Aux termes de l’article 2 de l’arrêté n° 2024-110-RA du 29 mai 2024 fixant les conditions d’affectation au sein des lycées publics de l’académie de Paris : « En application du présent arrêté, une circulaire académique précise chaque année, les modalités d’affectation des élèves dans les divers séries et niveaux de lycée public de l’académie de Paris. Cette circulaire est publiée sur le site internet de l’académie de Paris. ».

Il ressort de ces dispositions et du guide académique des procédures d’orientation et d’affectation dans les lycées de l’académie de Paris annexé à la circulaire n° 24AN0084 du
29 avril 2024, que les chefs d’établissements devaient, entre le 6 mai et le 5 juin 2024, saisir dans l’application Affelnet, les vœux d’affectation des lycéens en fin de seconde puis que ces derniers étaient notifiés de l’affectation retenue le 26 juin 2024. Le guide académique des procédures d’orientation et d’affectation dans les lycées de l’académie de Paris, annexé à cette circulaire, prévoit en outre, s’agissant des demandes de révision d’affectation, que « La demande doit s’appuyer sur une situation exceptionnelle et justifiée, non connue au moment des démarches effectuées en vue de l’affectation de l’élève (problème de santé grave, etc.). ».

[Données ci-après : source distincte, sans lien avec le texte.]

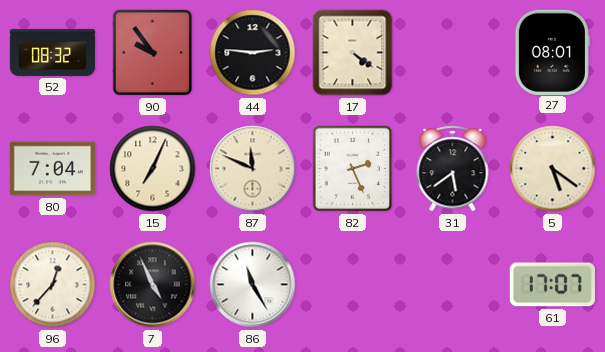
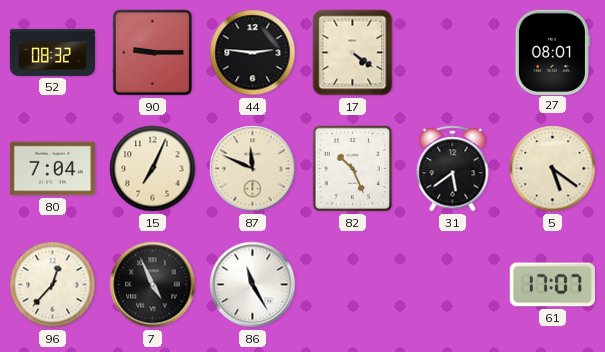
90: 9:54 -> 9:15
82: 2:26 -> 10:26
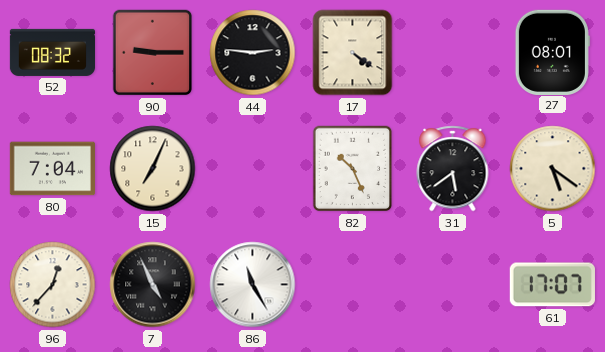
87: 11:49 -> none
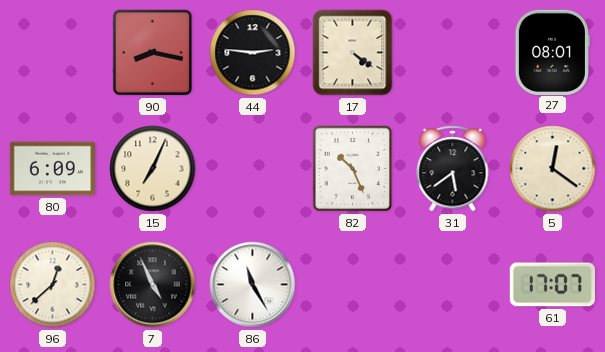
52: 08:32 -> none
90: 9:15 -> 8:17
80: 7:04 -> 6:09
5: 5:21 -> 12:21
96: 12:37 -> 12:38
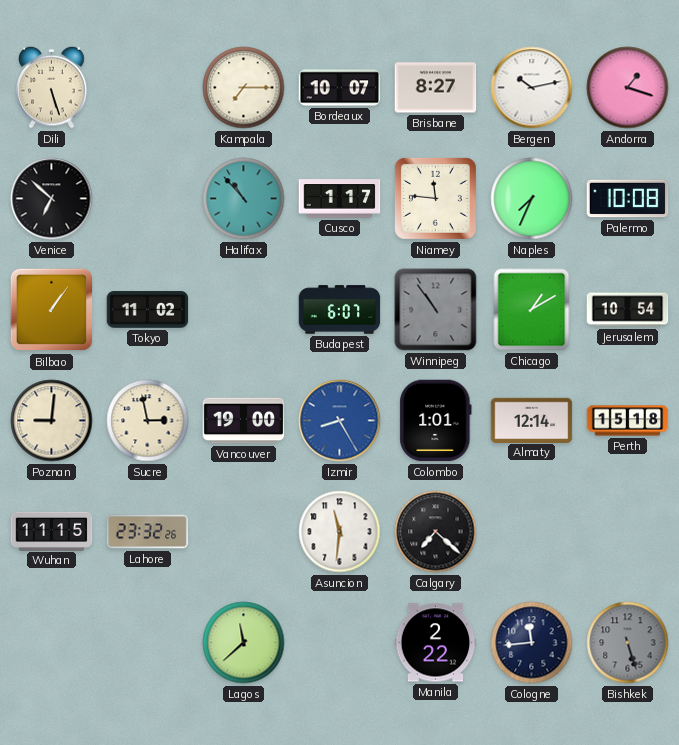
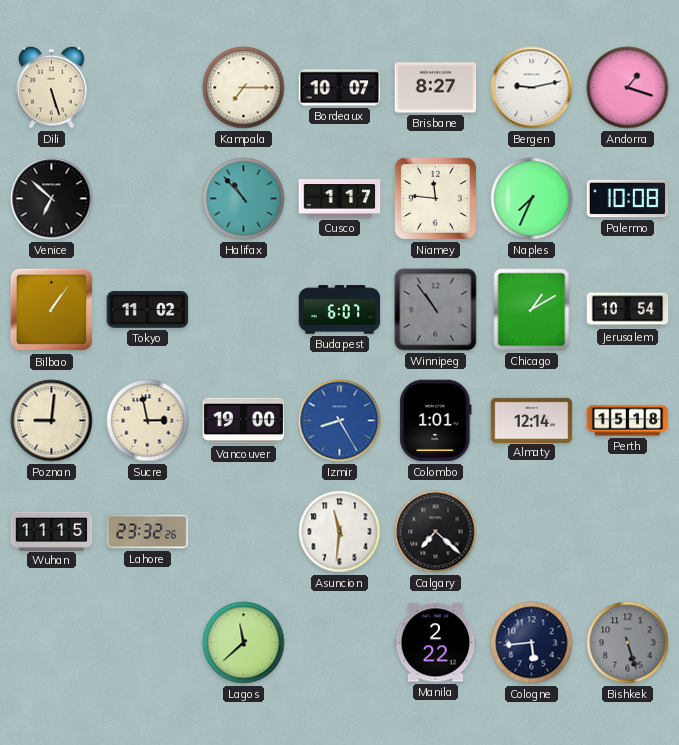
Bergen: 10:13 -> 9:13
Cologne: 11:44 -> 5:44
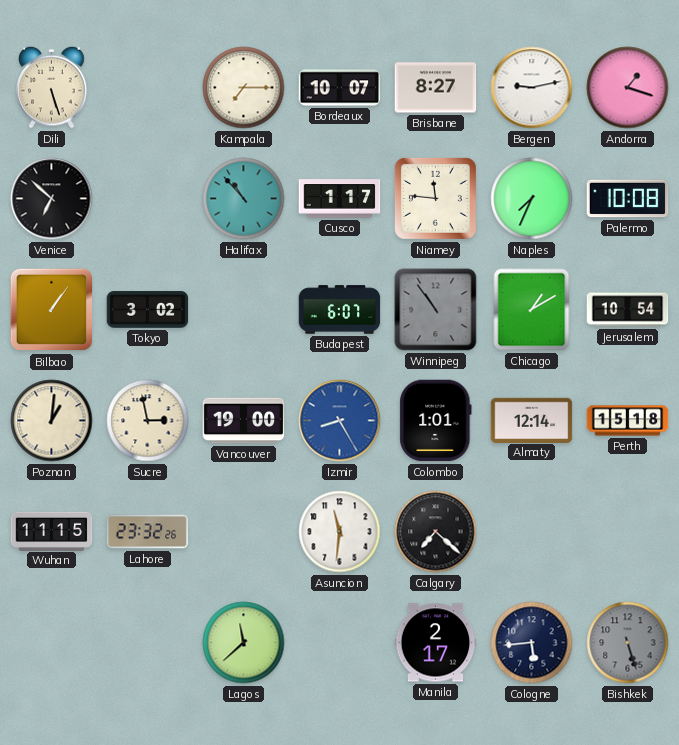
Tokyo: 11:02 -> 3:02
Poznan: 9:01 -> 1:01
Manila: 2:22 -> 2:17
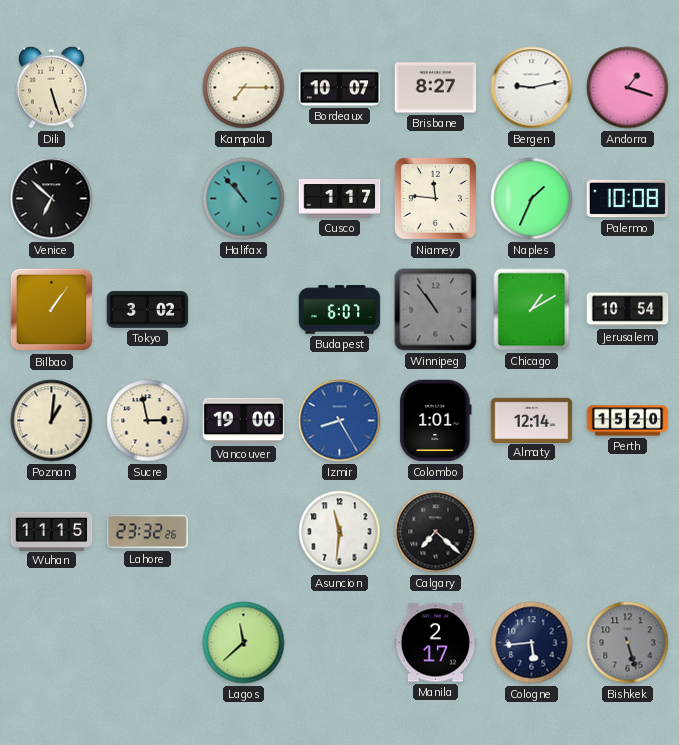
Naples: 7:34 -> 1:34
Perth: 15:18 -> 15:20
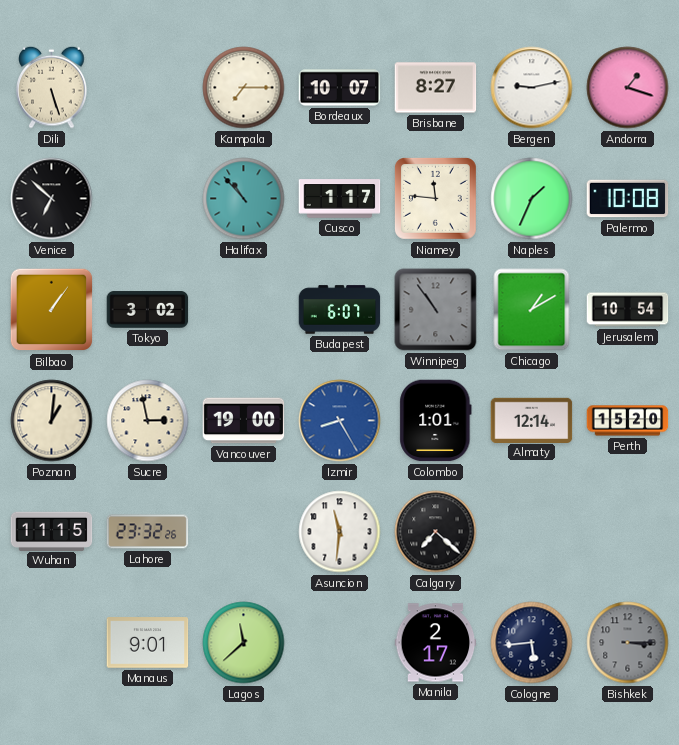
Manaus: none -> 9:01
Bishkek: 5:27 -> 3:15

D’une part, il ressort des pièces du dossier que le requérant a formé, dans sa demande initiale émise pour sa fille, six vœux d’affectation pour la classe de première, dont trois pour des classes de première STMG et trois pour des classes de première ST2S. S’il fait valoir que sa fille s’est finalement retractée s’agissant de ces vœux relatifs à la filière STMG pour se concentrer uniquement sur la filière ST2S et que l’erreur viendrait de ce que le conseiller principal d'éducation du lycée n’aurait pas respecté l’engagement pris oralement vis-à-vis de sa fille de corriger les demandes d’affectation dans l’application Affelnet, le requérant ne l’établit pas.

D’autre part, pour soutenir que les décisions sont illégales, le requérant se borne à faire valoir que la filière STMG ne convient pas à sa fille et qu’il craint pour elle un décrochage scolaire. Ces considérations, toutefois, qui d’une part, étaient connues au moment de la demande initiale et d’autre part, ne constituent pas une situation exceptionnelle, ne permettent pas de considérer qu’en refusant de faire droit à la demande de révision, la directrice de l’académie de Paris aurait commis une erreur manifeste d’appréciation.

Il résulte de tout ce qui précède que la requête de M. B... doit être rejetée.





D E C I D E :




Article 1er : La requête de M. B... est rejetée.



Article 2 : La présente requête sera notifiée à M. A... B... et au recteur de l’académie de Paris, recteur de la région académique d’Ile-de-France.

Délibéré après l'audience du 17 mars 2026, à laquelle siégeaient :

Mme Le Roux, présidente,
M. Amadori, premier conseiller,
M. Touzanne, premier conseiller.

Rendu public par mise à disposition au greffe le 31 mars 2026.

Le rapporteur,
Signé
B. TOUZANNE
La présidente,
Signé
M.-O. LE ROUX


La greffière,


Signé

V. FLUET

La République mande et ordonne au ministre chargé de l’enseignement supérieur en ce qui la concerne, ou à tous commissaires de justice à ce requis en ce qui concerne les voies de droit commun, contre les parties privées, de pourvoir à l'exécution de la présente décision.